* **Given entries**:

◆ ◆ ◆

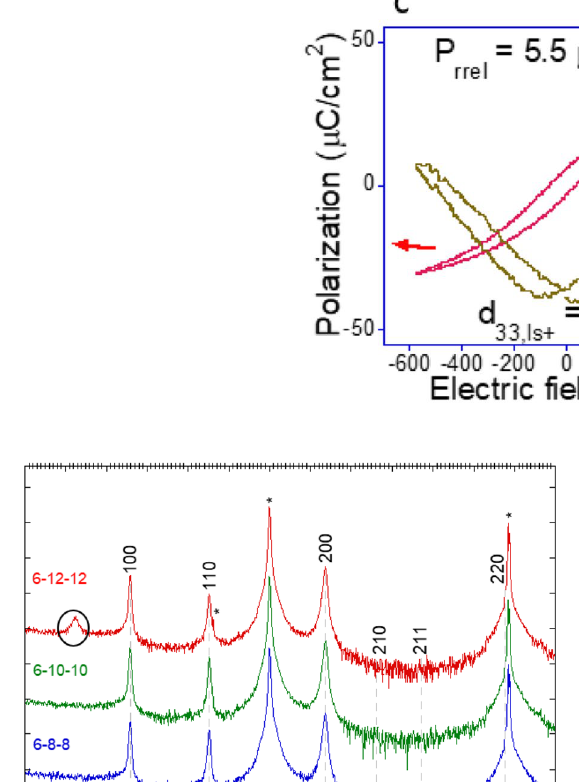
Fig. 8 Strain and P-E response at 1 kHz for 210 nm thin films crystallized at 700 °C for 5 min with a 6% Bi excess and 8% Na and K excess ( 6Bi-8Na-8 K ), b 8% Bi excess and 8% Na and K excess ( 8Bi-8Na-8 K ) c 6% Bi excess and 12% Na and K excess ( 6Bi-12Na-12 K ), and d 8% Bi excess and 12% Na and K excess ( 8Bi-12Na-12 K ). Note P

◆ ◆ ◆

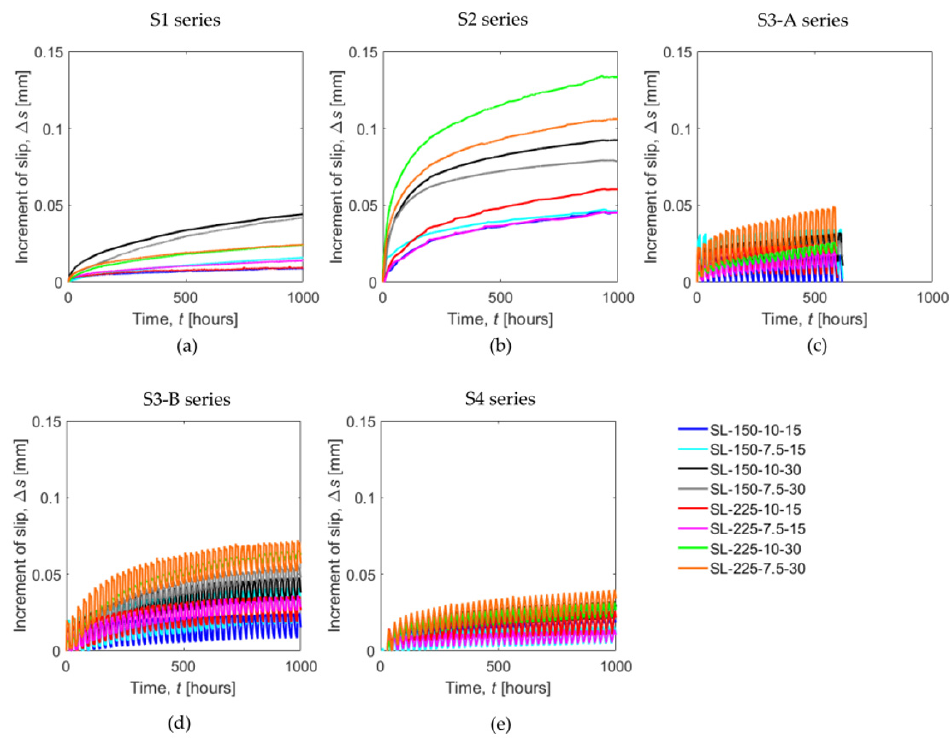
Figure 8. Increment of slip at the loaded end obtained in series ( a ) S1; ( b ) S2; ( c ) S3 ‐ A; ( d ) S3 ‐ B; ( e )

◆ ◆ ◆

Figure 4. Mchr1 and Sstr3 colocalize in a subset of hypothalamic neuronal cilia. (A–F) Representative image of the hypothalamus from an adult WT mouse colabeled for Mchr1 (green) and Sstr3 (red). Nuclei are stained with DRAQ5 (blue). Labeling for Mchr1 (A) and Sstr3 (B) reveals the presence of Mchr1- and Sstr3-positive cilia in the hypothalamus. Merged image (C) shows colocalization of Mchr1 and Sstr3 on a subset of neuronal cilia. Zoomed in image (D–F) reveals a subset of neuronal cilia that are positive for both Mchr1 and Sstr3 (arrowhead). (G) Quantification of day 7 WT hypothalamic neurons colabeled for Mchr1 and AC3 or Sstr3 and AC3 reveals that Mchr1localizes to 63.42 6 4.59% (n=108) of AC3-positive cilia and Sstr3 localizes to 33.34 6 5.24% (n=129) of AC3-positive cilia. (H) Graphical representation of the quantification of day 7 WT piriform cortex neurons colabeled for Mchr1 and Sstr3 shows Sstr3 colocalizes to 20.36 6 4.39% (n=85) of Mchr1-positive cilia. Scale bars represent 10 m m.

◆ ◆ ◆

Report the lines above that have the word "with" in them.

Fig. 8 Strain and P-E response at 1 kHz for 210 nm thin films crystallized at 700 °C for 5 min with a 6% Bi excess and 8% Na and K excess ( 6Bi-8Na-8 K ), b 8% Bi excess and 8% Na and K excess ( 8Bi-8Na-8 K ) c 6% Bi excess and 12% Na and K excess ( 6Bi-12Na-12 K ), and d 8% Bi excess and 12% Na and K excess ( 8Bi-12Na-12 K ). Note P
Figure 4. Mchr1 and Sstr3 colocalize in a subset of hypothalamic neuronal cilia. (A–F) Representative image of the hypothalamus from an adult WT mouse colabeled for Mchr1 (green) and Sstr3 (red). Nuclei are stained with DRAQ5 (blue). Labeling for Mchr1 (A) and Sstr3 (B) reveals the presence of Mchr1- and Sstr3-positive cilia in the hypothalamus. Merged image (C) shows colocalization of Mchr1 and Sstr3 on a subset of neuronal cilia. Zoomed in image (D–F) reveals a subset of neuronal cilia that are positive for both Mchr1 and Sstr3 (arrowhead). (G) Quantification of day 7 WT hypothalamic neurons colabeled for Mchr1 and AC3 or Sstr3 and AC3 reveals that Mchr1localizes to 63.42 6 4.59% (n=108) of AC3-positive cilia and Sstr3 localizes to 33.34 6 5.24% (n=129) of AC3-positive cilia. (H) Graphical representation of the quantification of day 7 WT piriform cortex neurons colabeled for Mchr1 and Sstr3 shows Sstr3 colocalizes to 20.36 6 4.39% (n=85) of Mchr1-positive cilia. Scale bars represent 10 m m.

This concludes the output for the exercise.